El reino de Coco

El reino de Coco

La escena tenía algo de ilustración en libro de cuentos. El espacio, la cantidad y variedad de objetos en ese orden desordenado, el personaje en total concentración trabajando bajo la luz de la lámpara y la mirada de las estampas y figuras religiosas entre las que veo unas de Tineo, el ceramista ayacuchano. Por el movimiento de sus manos intuí, una pequeña pieza le tomaba su atención. Lo observé en silencio.

Cuando di mi saludo de buenos días recién me descubrió parado en la puerta de su local que no tiene más de metro cincuenta de ancho por tres de largo. Dejó los lentes sobre la mesa, respondió el saludo y pregunta, “buscas o necesitas algo”. Respondí, no, sólo curioseo. Se levantó y en dos pasos estuvo frente a mí. Empezamos la conversación.

Desde sus primeras palabras descubro su buena calidad, que se confirmó mientras fuimos dando pista a nuestros recuerdos familiares y oficios. Supe de sus padres, Juan Quispe Pérez, nacido en Pampachiri, distrito de Andahuaylas; y Delia Otaegui Rocha, nacida en Ambo, Huánuco. Él de los míos, Isabel Cavagnaro Giles y Roberto Cores Carbonell, tacneños. Con las mejores palabras nos contamos de nuestra niñez, juventud y lo que hoy nos toca.

Hablamos de nuestros hermanos. Él, tercero de diez, tiene cinco hijos, el mayor de su primer compromiso, el menor tiene 21 años. Con gestos precisos me dejó ver del oficio, hoy prácticamente desaparecido, de su padre. Vaciador de relieves y molduras en yeso y un especialista en enlucido de techos usando proporciones inviolables de yeso, espolvoreado de cemento, agua y esa técnica para mezclar y aplicar con la plancha obteniendo un “ acabado de seda”.

Lo acompañó en sus tareas como lo hizo cuando su mamá entregaba menú familiar en la recién inaugurada Residencial San Felipe en Jesús María. Hablé del mío, oficial de caballería, que nos llevó con mi mamá y hermanos, yo el mayor de los cuatro, a todos los puestos en que fue destacado. Costa, Sierra y Selva. Chocope, Pomata, Borja, Iquitos. Esa primera charla que duró lo que no había imaginado, fue cómoda.

El martes pasado, después de tres meses, recalé nuevamente a darle un saludo. Como otros comerciantes en el mercado en que tiene su territorio ha asumido la responsabilidad de cuidar su salud y la ajena. Han establecido una barrera con una cortina de plástico grueso y transparente que evita el contacto sin perder comunicación. Sobre la suya ha organizado las sartas de collares y cadenas que tienen constantes compradores.

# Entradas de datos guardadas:
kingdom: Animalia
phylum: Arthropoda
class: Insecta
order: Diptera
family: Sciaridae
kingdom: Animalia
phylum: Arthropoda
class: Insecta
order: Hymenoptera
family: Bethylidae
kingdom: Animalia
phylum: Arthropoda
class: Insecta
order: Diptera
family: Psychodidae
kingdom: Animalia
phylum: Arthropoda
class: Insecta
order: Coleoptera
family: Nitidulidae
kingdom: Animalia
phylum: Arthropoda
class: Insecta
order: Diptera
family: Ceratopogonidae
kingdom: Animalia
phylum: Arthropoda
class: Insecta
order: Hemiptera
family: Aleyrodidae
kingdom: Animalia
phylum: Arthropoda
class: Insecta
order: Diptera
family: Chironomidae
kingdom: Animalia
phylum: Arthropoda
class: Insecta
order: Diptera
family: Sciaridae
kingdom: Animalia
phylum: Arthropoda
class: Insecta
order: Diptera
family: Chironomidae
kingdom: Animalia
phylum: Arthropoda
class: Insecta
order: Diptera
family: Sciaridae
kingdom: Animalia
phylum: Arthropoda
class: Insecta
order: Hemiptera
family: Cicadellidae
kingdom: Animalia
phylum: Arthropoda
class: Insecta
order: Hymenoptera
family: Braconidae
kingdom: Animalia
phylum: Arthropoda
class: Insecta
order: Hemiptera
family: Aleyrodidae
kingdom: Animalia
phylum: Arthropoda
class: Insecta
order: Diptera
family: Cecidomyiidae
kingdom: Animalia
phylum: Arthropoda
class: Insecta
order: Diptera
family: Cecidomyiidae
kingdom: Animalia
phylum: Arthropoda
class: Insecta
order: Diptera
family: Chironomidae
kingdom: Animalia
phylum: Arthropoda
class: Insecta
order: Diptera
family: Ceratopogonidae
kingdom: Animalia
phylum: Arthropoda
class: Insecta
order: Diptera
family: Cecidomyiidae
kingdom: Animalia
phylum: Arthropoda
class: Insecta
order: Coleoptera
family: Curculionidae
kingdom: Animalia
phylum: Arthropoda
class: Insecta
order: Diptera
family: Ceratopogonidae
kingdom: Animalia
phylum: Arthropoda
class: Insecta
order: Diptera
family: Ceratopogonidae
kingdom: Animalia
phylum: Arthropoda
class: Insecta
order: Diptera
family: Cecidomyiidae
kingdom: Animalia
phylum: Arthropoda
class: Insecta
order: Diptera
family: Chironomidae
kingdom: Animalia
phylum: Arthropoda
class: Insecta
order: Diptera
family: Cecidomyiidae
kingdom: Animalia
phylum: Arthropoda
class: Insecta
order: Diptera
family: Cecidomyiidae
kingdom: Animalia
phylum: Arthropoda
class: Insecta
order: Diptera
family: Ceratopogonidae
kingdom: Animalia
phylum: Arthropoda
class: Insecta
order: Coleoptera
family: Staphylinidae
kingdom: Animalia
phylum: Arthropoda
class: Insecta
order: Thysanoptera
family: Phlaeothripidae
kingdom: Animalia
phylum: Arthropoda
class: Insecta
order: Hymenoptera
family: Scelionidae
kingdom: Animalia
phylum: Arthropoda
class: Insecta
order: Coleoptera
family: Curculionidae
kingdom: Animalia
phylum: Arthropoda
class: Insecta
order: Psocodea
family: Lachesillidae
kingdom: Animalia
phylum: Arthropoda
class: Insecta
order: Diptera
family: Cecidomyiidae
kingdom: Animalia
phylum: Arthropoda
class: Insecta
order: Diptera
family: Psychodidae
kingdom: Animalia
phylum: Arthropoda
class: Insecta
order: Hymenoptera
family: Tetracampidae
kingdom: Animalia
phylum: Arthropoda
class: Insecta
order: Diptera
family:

# LISTA DE TAREAS:
- A) Según la crónica, ¿dónde nació Juan Quispe Pérez?
- B) Transcribe de la crónica el fragmento que va desde "Lo acompañó en" hasta "tienen constantes compradores.", ambos incluidos.
- C) Prosigue la crónica sobre el reino de Coco a continuación de su última oración.
Los ítems no guardan relación con la crónica.

# RESPUESTAS:
- A) En Pampachiri, distrito de Andahuaylas.

- B)
Lo acompañó en sus tareas como lo hizo cuando su mamá entregaba menú familiar en la recién inaugurada Residencial San Felipe en Jesús María. Hablé del mío, oficial de caballería, que nos llevó con mi mamá y hermanos, yo el mayor de los cuatro, a todos los puestos en que fue destacado. Costa, Sierra y Selva. Chocope, Pomata, Borja, Iquitos. Esa primera charla que duró lo que no había imaginado, fue cómoda.

El martes pasado, después de tres meses, recalé nuevamente a darle un saludo. Como otros comerciantes en el mercado en que tiene su territorio ha asumido la responsabilidad de cuidar su salud y la ajena. Han establecido una barrera con una cortina de plástico grueso y transparente que evita el contacto sin perder comunicación. Sobre la suya ha organizado las sartas de collares y cadenas que tienen constantes compradores.

- C)
Cuando llegué, como la primera vez, estaba ocupado trabajando en una pequeña pieza. Saludo, me vio, sonríe y acercándose, para mi más grata sorpresa, dice “tienes tu página en Expreso, después que estuviste empecé a comprarlo los lunes. Me gusta ese modo amigable en que escribes”. Retomamos diálogo que nos llevó por las anécdotas de sus viajes a Huancayo, Ayacucho, Cusco; de la reunión de hermanos, hijos, sobrinos, primos y nietos, “alquilamos un local, éramos más de cien”. Con satisfacción dice “todos están logrados, los que tienen mayores posibilidades comparten”. El tema lo lleva a “cuando puedo compartir con quien no tiene, me estoy viendo cuando no tuve”. Un amigo le trae un café caliente, pasa su hermana, viene una compradora que lleva una cadena dorada con dije. “Susana Villarán, la ex alcaldesa de Lima venía a buscar aretes antiguos. Alfredo Alcalde, el conocido pintor, busca curiosidades”. Y las tiene entre las copas, tacitas de café, pequeñas tallas en madera, “nada de tesoros, pequeños detalles”.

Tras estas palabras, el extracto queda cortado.